Há uns tempos, assisti uma praxe. Por aí. Pelas ruas da vida. Um senhor permitia que um grupo de jovens estipulasse uma praxe a outros, aceitando que alguns pousassem para a fotografia com as mãos a tapar os genitais. Fiquei perplexa. Eu e o meu marido nem queríamos acreditar. Pensei que a perplexidade seria comum a todos os adultos presentes, mas não. Segundo me explicaram, naquele contexto era aceitável. Noutros, não. Mas naquele, era pacífico. Podiam ter escolhido um milhão de outras brincadeiras, mas escolheram aquela, e eu e o meu marido é que estávamos a ver mal, caretas, moralistas, não percebíamos que aquilo é a brincar, que na faculdade ainda vão fazer pior, que não podemos controlar tudo.
Em suma, vai-se a ver, segundo a opinião pública presente no local e até a que não estava presente no local, eu e o meu marido é que temos de nos calar, engolir o sapo e quase pedir desculpa por termos estado no local errado, no momento errado.
Nunca pensei falar deste acontecimento, porque sempre me pareceu que não dá em nada e que a maioria acha que tudo é bom e que as coisas piores só acontecem nos filmes e na televisão. Mas hoje, ouvi um podcast da Radio Maria sobre a influência dos media e a entrevistada citava uma outra pessoa e mencionava o conceito de “espiral de silêncio” e pensei que eu própria estava a deixar-me enredar por uma espécie de teia de silêncio, presa no que os outros vão pensar, e que não é por aí que quero ir.
Nem tudo é bom. Existe o bem e mal. Todos somos capazes do bem e do mal, num ápice. Mas isso não quer dizer que eu não possa dizer que algo está mal feito, que é imoral, que cabe a cada um de nós elevar o tom, que devemos ter cuidado com as nossas atitudes, que não devemos contribuir para um discurso quase pornográfico, que não devemos procurar a aceitação dos outros em troca dos princípios em que acreditamos.

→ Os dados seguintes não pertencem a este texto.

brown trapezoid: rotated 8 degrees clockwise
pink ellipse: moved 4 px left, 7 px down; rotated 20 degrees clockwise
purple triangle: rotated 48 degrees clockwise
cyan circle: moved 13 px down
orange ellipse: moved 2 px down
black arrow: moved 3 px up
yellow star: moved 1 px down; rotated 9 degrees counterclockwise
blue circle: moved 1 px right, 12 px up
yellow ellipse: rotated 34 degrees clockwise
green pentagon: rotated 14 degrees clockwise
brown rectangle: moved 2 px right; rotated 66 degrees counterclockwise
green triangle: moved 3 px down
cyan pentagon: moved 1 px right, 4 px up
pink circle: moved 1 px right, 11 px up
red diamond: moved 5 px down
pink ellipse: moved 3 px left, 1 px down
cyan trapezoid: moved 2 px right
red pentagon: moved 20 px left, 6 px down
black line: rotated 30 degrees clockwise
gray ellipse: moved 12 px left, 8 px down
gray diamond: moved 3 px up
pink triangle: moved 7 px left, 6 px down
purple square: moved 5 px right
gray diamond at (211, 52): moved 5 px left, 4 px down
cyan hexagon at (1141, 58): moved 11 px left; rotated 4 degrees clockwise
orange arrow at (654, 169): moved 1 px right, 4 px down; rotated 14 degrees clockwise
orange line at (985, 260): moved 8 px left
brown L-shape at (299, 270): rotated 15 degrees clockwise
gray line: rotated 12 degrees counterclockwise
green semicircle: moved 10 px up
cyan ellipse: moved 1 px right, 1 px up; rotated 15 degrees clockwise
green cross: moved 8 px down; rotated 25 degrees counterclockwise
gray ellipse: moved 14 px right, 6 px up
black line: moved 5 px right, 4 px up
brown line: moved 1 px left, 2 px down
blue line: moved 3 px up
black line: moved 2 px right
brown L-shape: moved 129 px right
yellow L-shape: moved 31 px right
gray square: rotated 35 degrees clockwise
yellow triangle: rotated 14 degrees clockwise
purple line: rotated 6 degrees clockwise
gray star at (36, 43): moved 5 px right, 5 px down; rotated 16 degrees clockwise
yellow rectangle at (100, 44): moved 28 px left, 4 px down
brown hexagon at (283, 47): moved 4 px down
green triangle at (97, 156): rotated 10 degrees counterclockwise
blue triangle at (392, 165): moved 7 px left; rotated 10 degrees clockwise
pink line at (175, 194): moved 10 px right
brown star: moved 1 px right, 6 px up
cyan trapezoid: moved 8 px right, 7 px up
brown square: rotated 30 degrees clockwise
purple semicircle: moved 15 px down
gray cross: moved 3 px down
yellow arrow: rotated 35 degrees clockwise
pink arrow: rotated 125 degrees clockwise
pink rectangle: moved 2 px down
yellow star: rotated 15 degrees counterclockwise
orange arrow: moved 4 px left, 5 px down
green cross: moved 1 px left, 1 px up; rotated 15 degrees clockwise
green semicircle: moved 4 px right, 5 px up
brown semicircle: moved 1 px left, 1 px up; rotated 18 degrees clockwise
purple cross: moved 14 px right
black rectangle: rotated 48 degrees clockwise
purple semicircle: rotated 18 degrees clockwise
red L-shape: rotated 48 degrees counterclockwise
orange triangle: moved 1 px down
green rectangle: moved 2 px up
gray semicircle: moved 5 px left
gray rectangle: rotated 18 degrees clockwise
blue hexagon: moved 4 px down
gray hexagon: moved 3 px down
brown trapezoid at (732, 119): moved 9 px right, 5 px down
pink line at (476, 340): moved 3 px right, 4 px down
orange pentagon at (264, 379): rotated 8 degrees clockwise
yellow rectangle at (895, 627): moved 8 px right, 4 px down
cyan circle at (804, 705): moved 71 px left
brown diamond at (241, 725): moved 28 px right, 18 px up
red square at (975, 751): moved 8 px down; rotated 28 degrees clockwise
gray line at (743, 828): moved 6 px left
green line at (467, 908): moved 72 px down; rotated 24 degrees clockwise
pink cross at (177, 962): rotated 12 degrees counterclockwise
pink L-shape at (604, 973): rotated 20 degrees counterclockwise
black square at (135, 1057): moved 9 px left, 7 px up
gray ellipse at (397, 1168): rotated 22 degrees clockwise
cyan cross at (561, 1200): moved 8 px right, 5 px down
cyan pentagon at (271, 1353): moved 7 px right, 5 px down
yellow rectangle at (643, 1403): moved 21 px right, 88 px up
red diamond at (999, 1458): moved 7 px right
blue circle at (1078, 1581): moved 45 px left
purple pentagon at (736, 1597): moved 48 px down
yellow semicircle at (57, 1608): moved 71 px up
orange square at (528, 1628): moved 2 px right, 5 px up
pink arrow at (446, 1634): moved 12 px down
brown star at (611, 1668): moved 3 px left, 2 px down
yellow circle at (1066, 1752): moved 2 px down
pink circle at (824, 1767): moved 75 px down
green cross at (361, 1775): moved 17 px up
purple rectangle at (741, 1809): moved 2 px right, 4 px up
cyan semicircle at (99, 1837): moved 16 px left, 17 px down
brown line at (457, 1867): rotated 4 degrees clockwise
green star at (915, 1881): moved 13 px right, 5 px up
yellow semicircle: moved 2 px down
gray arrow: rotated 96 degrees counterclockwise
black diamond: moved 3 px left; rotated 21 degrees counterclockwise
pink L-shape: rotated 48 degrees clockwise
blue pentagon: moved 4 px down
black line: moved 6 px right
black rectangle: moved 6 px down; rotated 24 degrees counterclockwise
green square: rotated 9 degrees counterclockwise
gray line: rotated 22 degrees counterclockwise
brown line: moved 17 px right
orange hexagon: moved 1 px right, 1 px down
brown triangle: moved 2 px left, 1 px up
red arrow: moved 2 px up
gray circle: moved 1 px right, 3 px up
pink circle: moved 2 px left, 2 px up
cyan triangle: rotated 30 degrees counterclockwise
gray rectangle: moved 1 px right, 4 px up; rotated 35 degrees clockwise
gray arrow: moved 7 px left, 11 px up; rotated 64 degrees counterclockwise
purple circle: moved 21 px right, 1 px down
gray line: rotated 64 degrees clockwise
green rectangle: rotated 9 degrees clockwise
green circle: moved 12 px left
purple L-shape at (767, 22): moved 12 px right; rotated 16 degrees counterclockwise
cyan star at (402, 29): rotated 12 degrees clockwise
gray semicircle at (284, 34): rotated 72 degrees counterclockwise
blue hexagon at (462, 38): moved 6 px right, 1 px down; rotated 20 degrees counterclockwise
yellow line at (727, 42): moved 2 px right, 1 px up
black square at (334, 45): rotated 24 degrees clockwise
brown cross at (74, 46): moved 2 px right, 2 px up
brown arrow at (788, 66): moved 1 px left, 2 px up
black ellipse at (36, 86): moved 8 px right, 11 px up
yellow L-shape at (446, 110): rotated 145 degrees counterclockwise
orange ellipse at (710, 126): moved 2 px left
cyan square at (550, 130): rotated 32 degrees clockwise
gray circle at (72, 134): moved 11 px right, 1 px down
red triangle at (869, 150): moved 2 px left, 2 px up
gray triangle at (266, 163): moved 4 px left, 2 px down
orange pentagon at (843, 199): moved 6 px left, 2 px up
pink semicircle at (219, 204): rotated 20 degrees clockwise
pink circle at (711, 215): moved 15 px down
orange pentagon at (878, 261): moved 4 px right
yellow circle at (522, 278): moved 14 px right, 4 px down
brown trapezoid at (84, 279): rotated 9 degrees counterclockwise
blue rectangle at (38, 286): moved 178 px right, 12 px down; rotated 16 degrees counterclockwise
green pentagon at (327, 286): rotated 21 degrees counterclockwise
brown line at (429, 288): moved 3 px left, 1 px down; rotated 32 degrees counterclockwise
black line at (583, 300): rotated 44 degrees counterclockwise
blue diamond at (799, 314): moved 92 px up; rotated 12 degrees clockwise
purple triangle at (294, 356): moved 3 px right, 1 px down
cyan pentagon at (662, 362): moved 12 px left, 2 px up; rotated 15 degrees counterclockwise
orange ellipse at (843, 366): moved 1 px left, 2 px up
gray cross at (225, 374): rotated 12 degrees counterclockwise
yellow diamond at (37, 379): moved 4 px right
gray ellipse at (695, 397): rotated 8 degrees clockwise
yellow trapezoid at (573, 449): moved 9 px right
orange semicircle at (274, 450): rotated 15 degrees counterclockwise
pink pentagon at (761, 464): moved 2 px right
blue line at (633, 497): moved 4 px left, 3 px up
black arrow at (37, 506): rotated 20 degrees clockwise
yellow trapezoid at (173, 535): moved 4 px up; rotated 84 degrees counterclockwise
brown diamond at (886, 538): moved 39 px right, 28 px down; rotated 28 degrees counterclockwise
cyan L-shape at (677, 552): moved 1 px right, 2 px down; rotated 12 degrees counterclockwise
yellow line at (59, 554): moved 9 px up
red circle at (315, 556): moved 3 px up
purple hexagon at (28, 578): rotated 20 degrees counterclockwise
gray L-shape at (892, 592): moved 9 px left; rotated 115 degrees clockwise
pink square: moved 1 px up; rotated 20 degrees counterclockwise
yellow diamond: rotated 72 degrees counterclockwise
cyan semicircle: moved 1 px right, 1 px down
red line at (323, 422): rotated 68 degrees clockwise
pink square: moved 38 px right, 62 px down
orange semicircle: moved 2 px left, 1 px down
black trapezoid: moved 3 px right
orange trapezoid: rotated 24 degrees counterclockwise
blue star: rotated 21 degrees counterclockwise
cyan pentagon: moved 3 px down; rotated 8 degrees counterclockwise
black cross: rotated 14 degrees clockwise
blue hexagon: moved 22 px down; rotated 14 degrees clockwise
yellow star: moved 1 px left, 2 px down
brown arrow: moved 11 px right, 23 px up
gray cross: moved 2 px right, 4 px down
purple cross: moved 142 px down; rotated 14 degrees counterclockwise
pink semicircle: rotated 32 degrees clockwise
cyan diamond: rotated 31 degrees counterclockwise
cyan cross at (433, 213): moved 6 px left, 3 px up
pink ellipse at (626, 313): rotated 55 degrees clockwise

A liberdade não é um conceito dependente da maioria, não é um direito condicionado pelas ideias. A liberdade é apenas condicionada pela liberdade do outro, ora se assim é, temos de aprender a dar espaço a que todos possam falar livremente, sem ser atacados pela maioria que defende que cada um sabe de si e que cada um faz como quer.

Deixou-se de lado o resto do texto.